** Passage for review follows **
CHN: IRS Proposes Restrictive Changes To Earned Income Tax Credit
Pre-Certification Program Would Place Unreasonable Burden on Over 4 Million Families
The Internal Revenue Service (IRS) is considering burdensome new documentation requirements for the Earned Income Tax Credit (EITC). The IRS is planning to require certain parents/caregivers to verify their relationship to children claimed for the EITC as well as the child’s place of residence. If they do not submit the forms and documents well in advance of filing their taxes, their refund checks will be delayed or even denied.
Although the plans for this new approach have been thus far been made in secret, the IRS has decided to hold a 30-day public comment period. Advocates, members of Congress, and commercial tax preparers are already voicing their concerns.
The IRS has identified current non-custodial parents, custodial fathers, and relatives other than parents caring for children as family arrangements prone to EITC errors. They plan to begin by mailing new guidelines and two new forms to 45,000 low-income families with children after the comment period is concluded (probably in August or September), in anticipation of their filing tax forms starting in January 2004 for the 2003 tax year. The targeted families receiving the letter will have until December 31, 2003 to file their pre-certification forms with the IRS. During the following year, the IRS expects to expand the pre-certification program to over 2 million families to require pre-certification of between four and five million families over the next few years.
The rationale for these changes is high rates of improper EITC payments. Treasury Department officials estimated in a recent study that between $8.8 billion to $9.9 billion was improperly paid in 1999 under the EITC program. This study has been criticized, most notably by the Center of Budget and Policy Priorities, in part because it fails to take into account legislative changes to the EITC program enacted since 1999 that are expected to reduce errors or fraud substantially.
The new procedures as currently drafted would place an unusually (and sometimes impossibly) high burden of proof on families attempting to claim the EITC. Grandparents, aunts, uncles, and other relatives raising their relations, in addition to single fathers, stepparents, and foster parents would have to submit papers proving their relationship with the children claimed and that the child has lived with them for at least six months. (According to a GAO study, approximately 2 million children were raised by relatives with no parent present in 1997).
Marriage certificates will be needed to prove a claimant’s relationship to a child, sometimes for marriages that are decades old. Depending on the relationship, the form sometimes requires the marriage certificates of grandparents or great-grandparents, or for marriage performed outside of the United States. The IRS will only require relationship to be verified once, but will ask families to document the child’s residence annually.
** End of Passage for review **
Rewrite the stretch of the EITC article from "The IRS has identified" through "next few years.", switching "pre-certification" to "pre-approval".
** Information given follows **
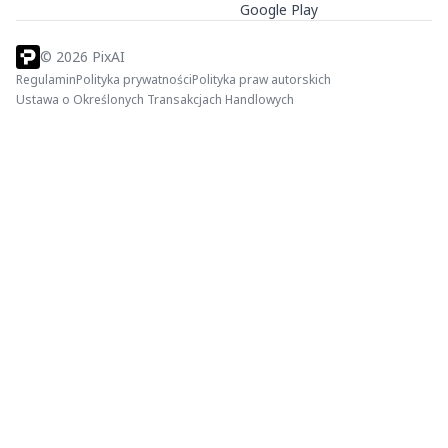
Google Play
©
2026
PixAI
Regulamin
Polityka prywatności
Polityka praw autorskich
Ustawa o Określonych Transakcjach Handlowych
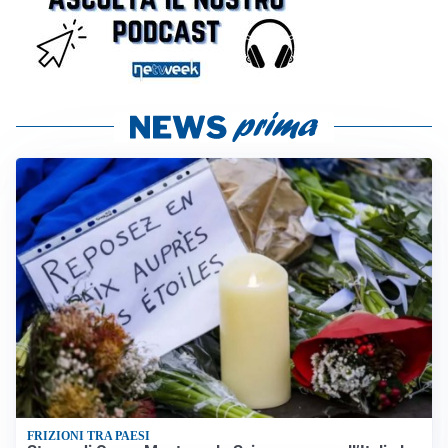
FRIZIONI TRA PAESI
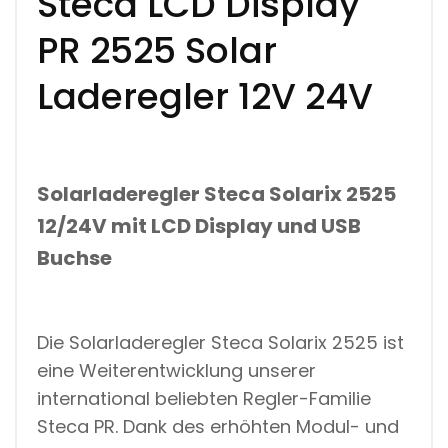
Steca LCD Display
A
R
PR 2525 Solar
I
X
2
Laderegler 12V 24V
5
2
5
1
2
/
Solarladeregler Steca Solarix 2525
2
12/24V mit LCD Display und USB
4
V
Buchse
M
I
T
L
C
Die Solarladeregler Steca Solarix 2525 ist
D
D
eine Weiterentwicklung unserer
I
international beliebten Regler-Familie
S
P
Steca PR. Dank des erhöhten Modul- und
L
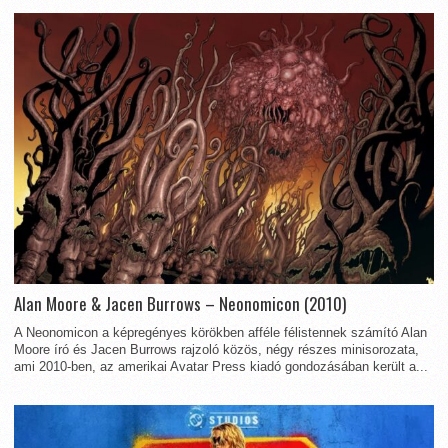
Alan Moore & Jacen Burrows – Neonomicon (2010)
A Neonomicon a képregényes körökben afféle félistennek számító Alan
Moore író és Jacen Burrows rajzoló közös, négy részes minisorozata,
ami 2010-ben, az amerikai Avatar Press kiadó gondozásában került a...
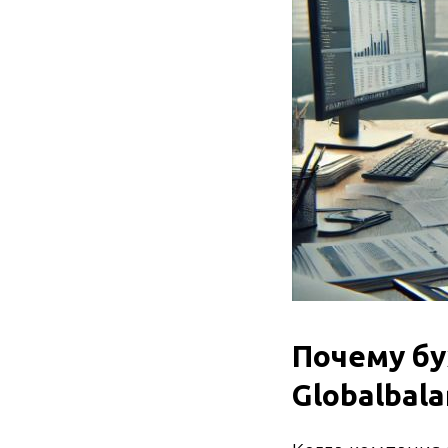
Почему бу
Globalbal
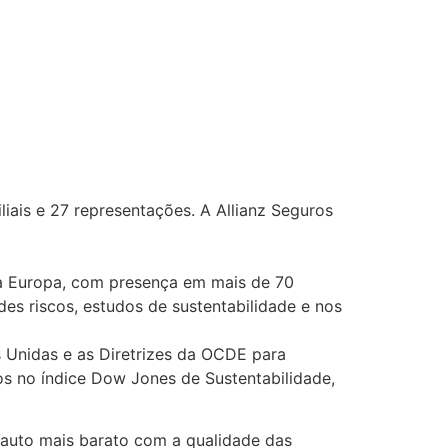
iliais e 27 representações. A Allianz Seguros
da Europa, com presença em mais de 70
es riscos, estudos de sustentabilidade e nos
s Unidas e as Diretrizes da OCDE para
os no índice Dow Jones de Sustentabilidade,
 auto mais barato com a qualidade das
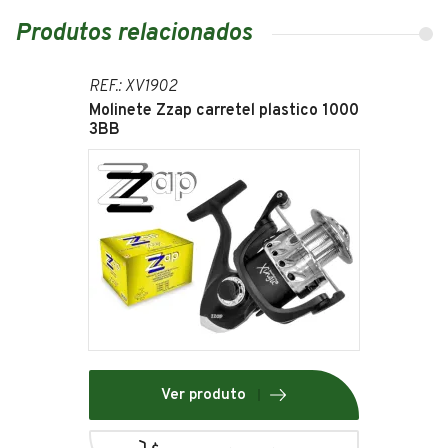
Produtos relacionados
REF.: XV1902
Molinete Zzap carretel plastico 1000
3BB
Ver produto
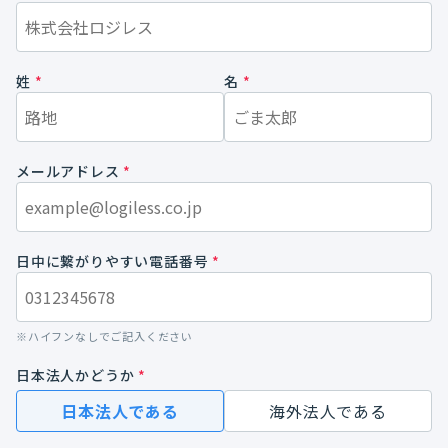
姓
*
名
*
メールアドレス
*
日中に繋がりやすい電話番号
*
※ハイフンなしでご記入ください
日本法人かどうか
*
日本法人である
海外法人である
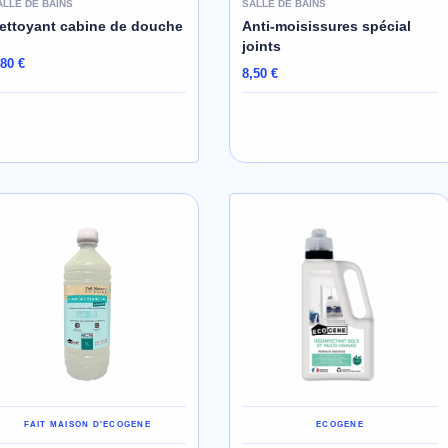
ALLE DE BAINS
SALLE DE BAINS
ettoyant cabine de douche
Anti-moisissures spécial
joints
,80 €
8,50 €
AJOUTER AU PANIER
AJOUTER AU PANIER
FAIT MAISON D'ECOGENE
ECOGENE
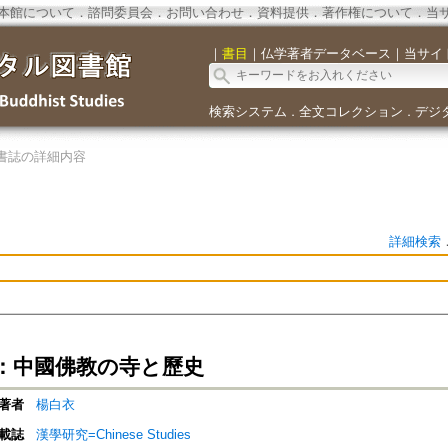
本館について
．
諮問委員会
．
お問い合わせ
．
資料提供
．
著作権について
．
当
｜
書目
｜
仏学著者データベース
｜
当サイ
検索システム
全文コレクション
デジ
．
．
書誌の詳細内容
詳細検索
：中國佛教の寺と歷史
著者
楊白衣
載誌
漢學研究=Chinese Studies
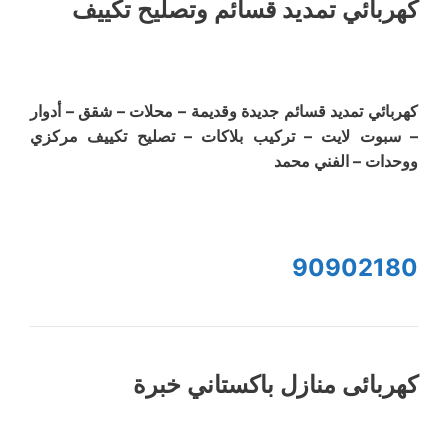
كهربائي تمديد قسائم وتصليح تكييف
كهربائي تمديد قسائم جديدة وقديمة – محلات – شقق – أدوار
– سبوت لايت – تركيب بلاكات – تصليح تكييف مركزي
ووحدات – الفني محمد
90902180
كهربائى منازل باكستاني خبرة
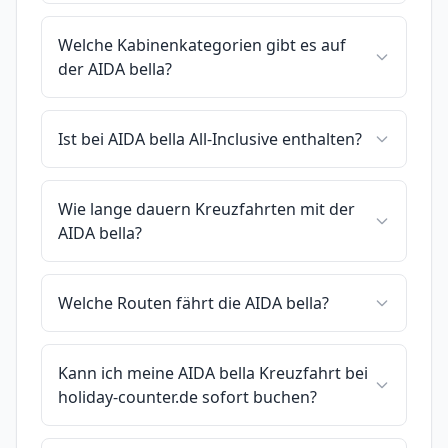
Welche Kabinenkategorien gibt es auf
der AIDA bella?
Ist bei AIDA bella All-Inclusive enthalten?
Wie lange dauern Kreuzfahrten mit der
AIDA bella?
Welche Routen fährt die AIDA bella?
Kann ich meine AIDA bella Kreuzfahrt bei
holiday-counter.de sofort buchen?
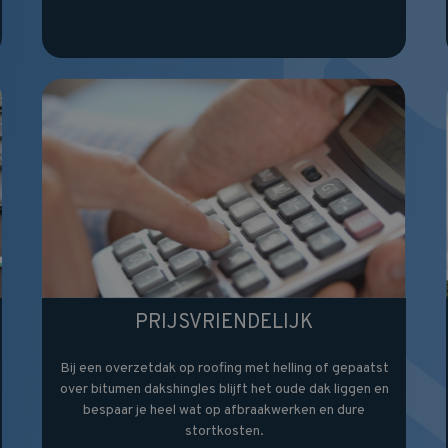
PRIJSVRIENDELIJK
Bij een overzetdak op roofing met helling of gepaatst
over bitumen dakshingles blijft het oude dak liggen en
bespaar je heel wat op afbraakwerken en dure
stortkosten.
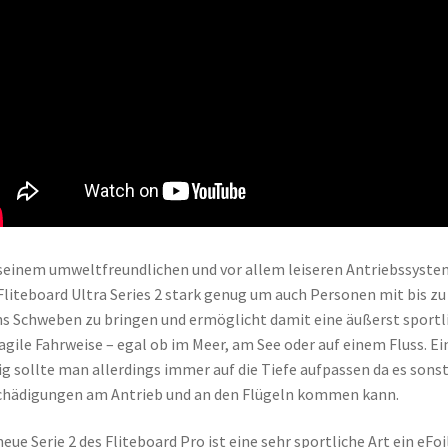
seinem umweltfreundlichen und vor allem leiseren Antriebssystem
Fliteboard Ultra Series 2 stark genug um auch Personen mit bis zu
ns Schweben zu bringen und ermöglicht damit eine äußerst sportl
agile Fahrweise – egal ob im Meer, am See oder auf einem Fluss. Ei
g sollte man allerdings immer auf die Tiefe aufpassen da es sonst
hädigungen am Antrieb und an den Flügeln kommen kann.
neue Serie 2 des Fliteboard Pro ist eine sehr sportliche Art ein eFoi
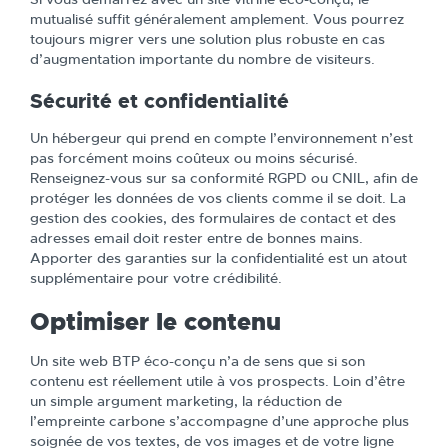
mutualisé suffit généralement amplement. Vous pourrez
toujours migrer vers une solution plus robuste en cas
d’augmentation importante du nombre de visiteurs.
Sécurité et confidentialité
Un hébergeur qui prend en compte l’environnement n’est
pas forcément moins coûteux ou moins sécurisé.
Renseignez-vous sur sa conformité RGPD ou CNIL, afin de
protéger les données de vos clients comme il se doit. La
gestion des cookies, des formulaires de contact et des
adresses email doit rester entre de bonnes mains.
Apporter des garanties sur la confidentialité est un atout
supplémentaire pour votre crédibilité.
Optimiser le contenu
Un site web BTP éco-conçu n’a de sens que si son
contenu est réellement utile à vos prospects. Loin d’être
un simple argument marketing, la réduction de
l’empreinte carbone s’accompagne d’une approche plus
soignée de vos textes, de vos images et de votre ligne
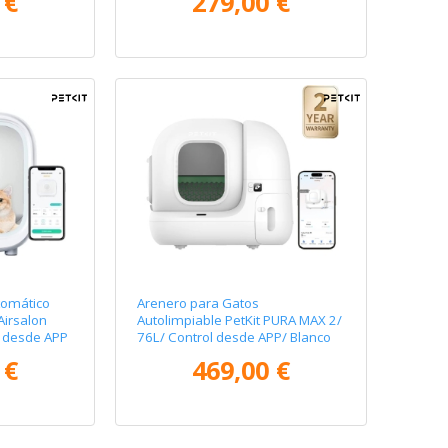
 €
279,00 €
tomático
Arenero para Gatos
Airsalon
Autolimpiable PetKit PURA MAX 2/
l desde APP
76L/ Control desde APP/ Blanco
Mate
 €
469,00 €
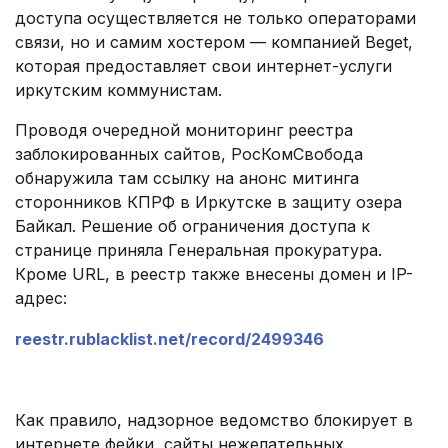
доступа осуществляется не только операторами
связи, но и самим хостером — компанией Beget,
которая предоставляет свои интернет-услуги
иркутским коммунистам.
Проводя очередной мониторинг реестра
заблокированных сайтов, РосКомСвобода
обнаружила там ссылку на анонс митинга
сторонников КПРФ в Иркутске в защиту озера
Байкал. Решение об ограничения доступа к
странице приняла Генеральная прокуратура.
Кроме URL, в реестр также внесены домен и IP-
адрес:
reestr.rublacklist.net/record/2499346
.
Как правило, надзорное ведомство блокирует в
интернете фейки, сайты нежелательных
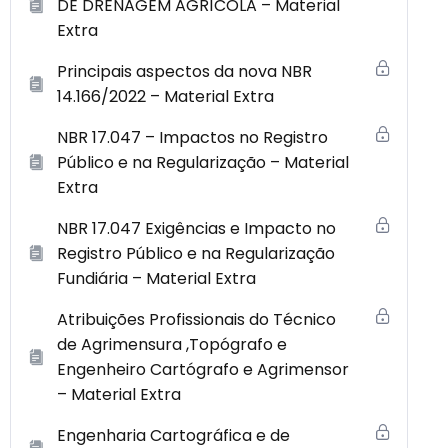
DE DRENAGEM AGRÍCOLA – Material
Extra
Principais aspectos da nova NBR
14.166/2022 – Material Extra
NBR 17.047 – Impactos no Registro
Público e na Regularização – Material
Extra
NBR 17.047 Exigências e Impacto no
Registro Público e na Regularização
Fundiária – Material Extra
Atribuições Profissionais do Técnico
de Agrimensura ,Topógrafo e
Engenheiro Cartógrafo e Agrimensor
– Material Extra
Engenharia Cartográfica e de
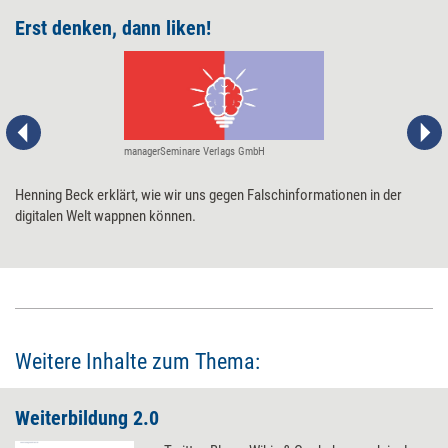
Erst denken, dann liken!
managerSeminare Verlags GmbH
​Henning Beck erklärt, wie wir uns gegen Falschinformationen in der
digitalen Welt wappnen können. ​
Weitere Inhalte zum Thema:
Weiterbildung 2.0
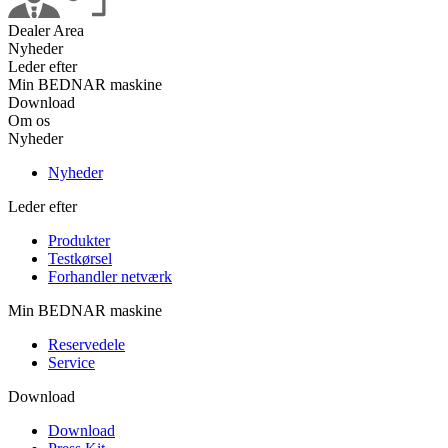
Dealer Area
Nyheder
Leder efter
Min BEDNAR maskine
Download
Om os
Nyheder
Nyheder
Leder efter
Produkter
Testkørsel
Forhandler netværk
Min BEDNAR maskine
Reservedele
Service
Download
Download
** End of Information given **
- **Result for this task**
The IRS has identified current non-custodial parents, custodial fathers, and relatives other than parents caring for children as family arrangements prone to EITC errors. They plan to begin by mailing new guidelines and two new forms to 45,000 low-income families with children after the comment period is concluded (probably in August or September), in anticipation of their filing tax forms starting in January 2004 for the 2003 tax year. The targeted families receiving the letter will have until December 31, 2003 to file their pre-approval forms with the IRS. During the following year, the IRS expects to expand the pre-approval program to over 2 million families to require pre-approval of between four and five million families over the next few years.